Monday, July 24, 2017

The Swamp Rabbit – from Furman to the Swamp Rabbit Café

It was a sunny day, albeit without the heat that has plagued the Upstate for the last month. We loaded up the bicycles and headed north to Furman with the goal of hopping on the Swamp Rabbit Trail for the day. Our goal was to bike the 4 miles from the south end of the Furman campus all the way to the Swamp Rabbit Café & Grocery (SRC&G), eat lunch, rest, and then make the return trip - for a total of 8 miles.


There is parking at both ends of this section of trail, though the dirt lot off Duncan Chapel Rd. is on the small side when compared to the extensive trail parking available at SRC&G. If the lot is full, try the visitor parking lot at the Trone Student Center on Swan Lake – it’s just another ½ mile north. While we unpacked the bikes the boys explored, admiring the old rail car to the side of the trail that pays homage to the trail’s origins as a rail line connecting Greenville with Travelers Rest. The trailhead also features a convenient map, water fountain and vending machines. 


For more on Furman and Swan Lake, please visit my post A Lake Hike at Furman University

Headed south you'll pass milepost 27.5, a small clearing with a picnic table, and then milepost 28 before coming to Watkins Bridge Road. Here the trail meets up with the Reedy River, mostly staying within a stone’s throw all the way to the southern terminus in Lake Conestee Nature Park. After crossing Watkins Bridge Road it’s smooth sailing; a straight, level, shaded cruise until you hit milepost 28.5 where the trail gets a lot more urban, with backyards and power lines paralleling the path. Right before crossing Little Creek there is a little wooden structure on the trail, providing room to pull off for some shade and a view of a small meadow.


After the Little Creek bridge there’s another pull-out, this one with concrete benches, a table and some rose bushes to sweeten the ride.


Milepost 29 marks the beginning of a not-so-scenic stretch, industrial/automotive businesses and fences on both sides. However not too much further and you’ll spot the green boxcar of Swamp Rabbit Station and you’ll know you’re halfway to SRC&G. I was happy to see that the pocket park is coming along – the Berea Community Mural Project dedicated “Looking Back” this past May.


For more on this pocket park, please visit my post Swamp Rabbit Station

The next portion parallels power lines and has less shade, but is pleasantly green and has various trees and shrubs planted alongside that will eventually help cool down cyclists.

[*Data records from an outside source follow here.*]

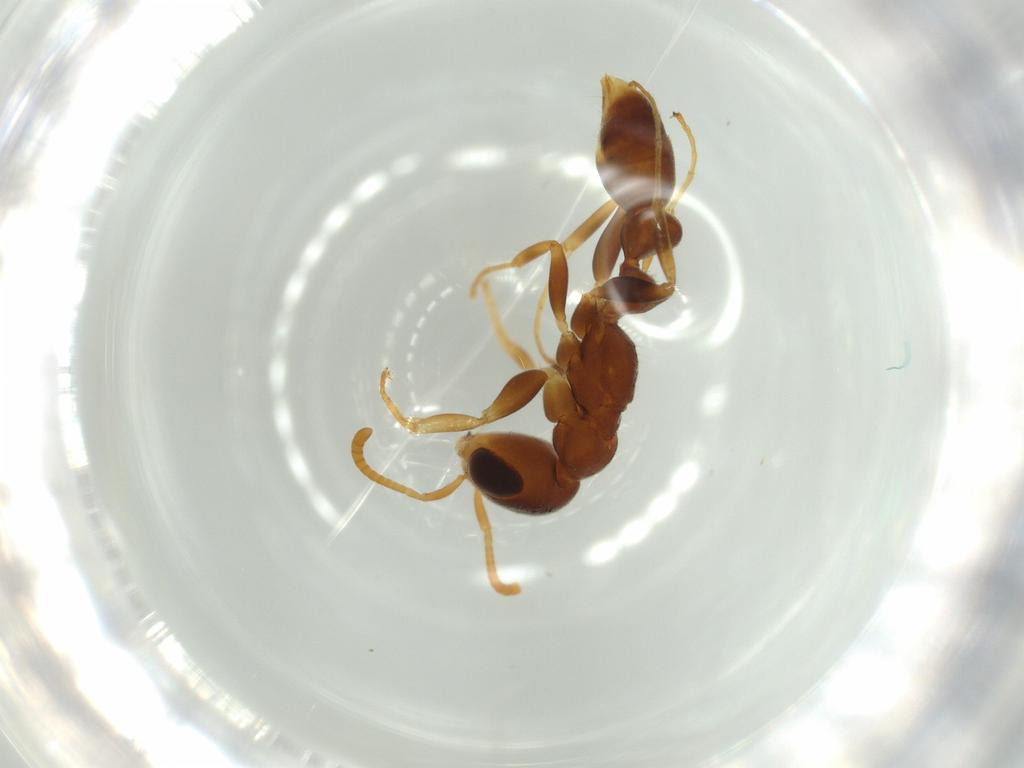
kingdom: Animalia
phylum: Arthropoda
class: Insecta
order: Hymenoptera
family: Formicidae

We cruised past the 29.5 milepost and before we knew it were back in the woods. The next mile is pleasant enough, shade and woods to both sides; we hit milepost 30, then 30.5.


Immediately after crossing Langston Creek the trail intersects with W. Blue Ridge Drive. We walk our bikes across all the road crossings on this section of the SRT as they involve wide roads that see quite a bit off traffic, but luckily there aren’t all that many roads to cross…

The last ¾ of a mile (from W Blue Ridge to Cedar Lane Rd.) passes by quickly. More power lines, then another short wooded section, with a Swamp Rabbit Grocery sign and then milepost 31 to let you know you’re almost there. The Reedy River has been to the right ever since crossing Watkins Bridge Road, but here you’ll cross over to the other side of the river, emerging to a large grassy area and an abandoned warehouse. It’s advised to decrease your speed as you maneuver the trail under Cedar Lane Road, but upon emerging on the other side you’ll see the Swamp Rabbit Café and Grocery to your right.


In addition to a map, bicycle racks and restrooms, SRC&G is home to the Swamp Garden (an excellent natural play area for the kiddos), the new storage-container-turned-pizza-place, and of course the restaurant and grocery. The opportunity to purchase a refreshing King of Pops or enjoy a locally sourced lunch is definitely one of the benefits of cycling this section of the Swamp Rabbit Trail. Other positive aspects: there’s relatively low traffic on this section and it’s pretty level in elevation. Two drawbacks to this portion of the trail are the road crossings and the slightly monotonous scenery. Having rested, consumed a Swamp Pizza, and played in the Swamp Garden, we hopped back on our bikes and hit the trail north, back to Furman.